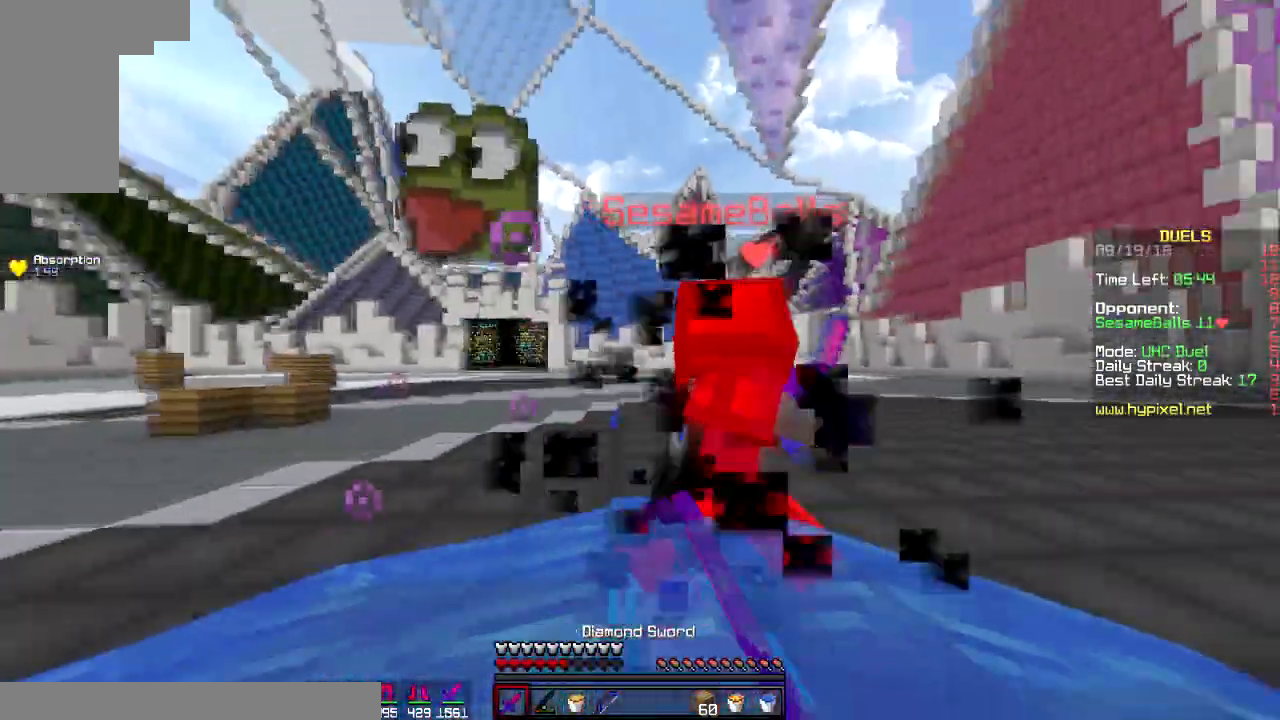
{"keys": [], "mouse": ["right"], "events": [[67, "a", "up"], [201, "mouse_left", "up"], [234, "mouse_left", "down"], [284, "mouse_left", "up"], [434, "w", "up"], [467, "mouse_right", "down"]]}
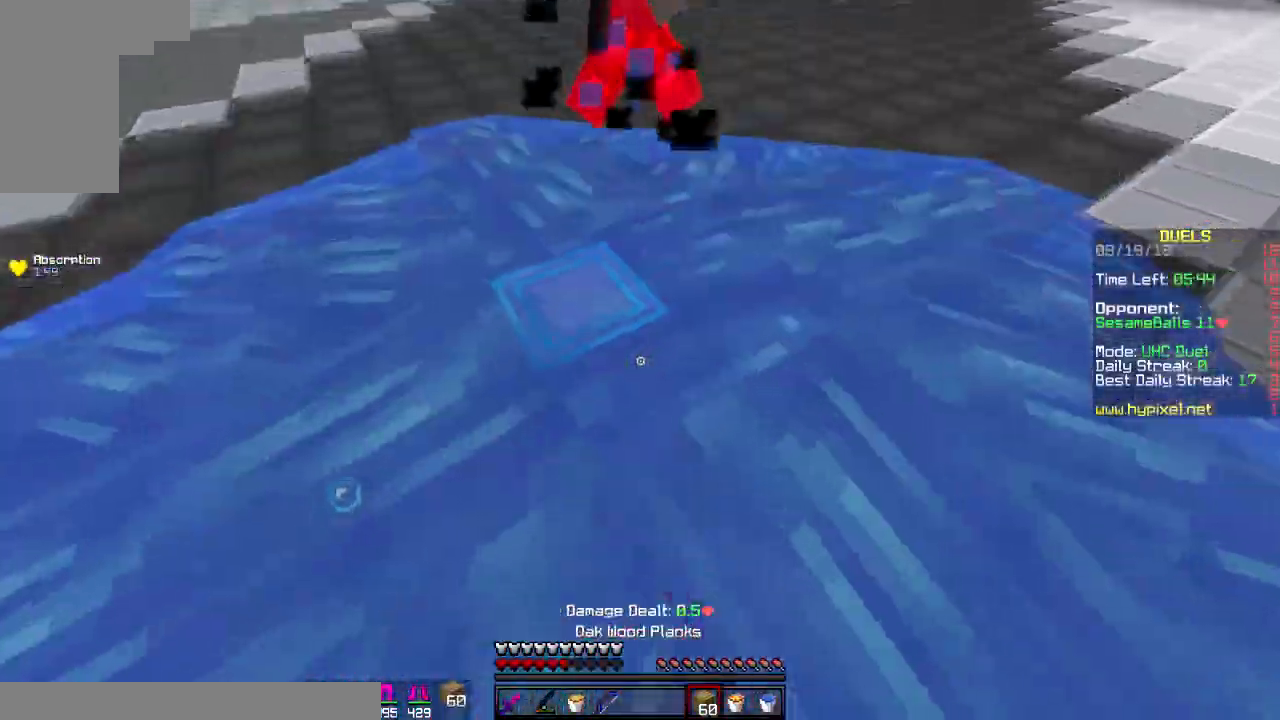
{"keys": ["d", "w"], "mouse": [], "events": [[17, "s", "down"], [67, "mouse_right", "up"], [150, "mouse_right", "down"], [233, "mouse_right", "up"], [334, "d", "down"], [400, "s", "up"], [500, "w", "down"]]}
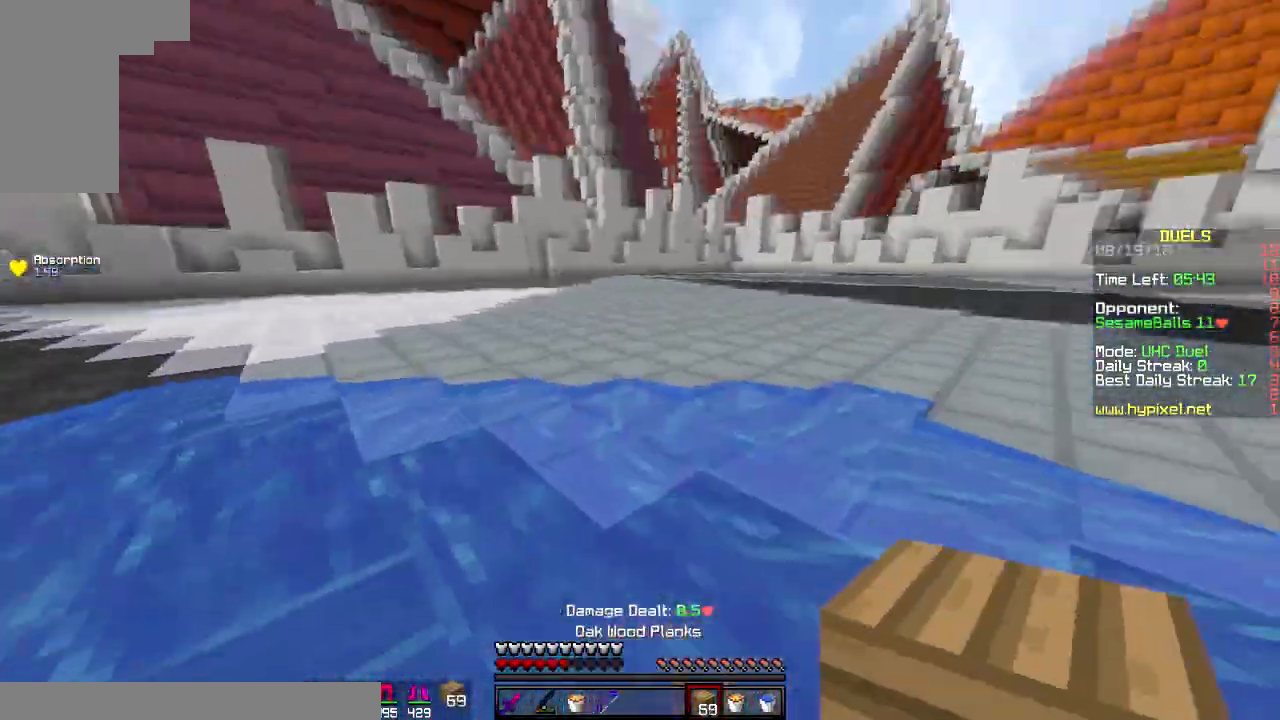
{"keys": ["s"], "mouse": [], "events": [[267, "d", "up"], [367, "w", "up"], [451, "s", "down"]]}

--

WHAT THIS TASK INVOLVES:
Write out the material above exactly; no pictures.

TASK RESULT:
{"keys": [], "mouse": ["right"], "events": [[67, "a", "up"], [201, "mouse_left", "up"], [234, "mouse_left", "down"], [284, "mouse_left", "up"], [434, "w", "up"], [467, "mouse_right", "down"]]}
{"keys": ["d", "w"], "mouse": [], "events": [[17, "s", "down"], [67, "mouse_right", "up"], [150, "mouse_right", "down"], [233, "mouse_right", "up"], [334, "d", "down"], [400, "s", "up"], [500, "w", "down"]]}
{"keys": ["s"], "mouse": [], "events": [[267, "d", "up"], [367, "w", "up"], [451, "s", "down"]]}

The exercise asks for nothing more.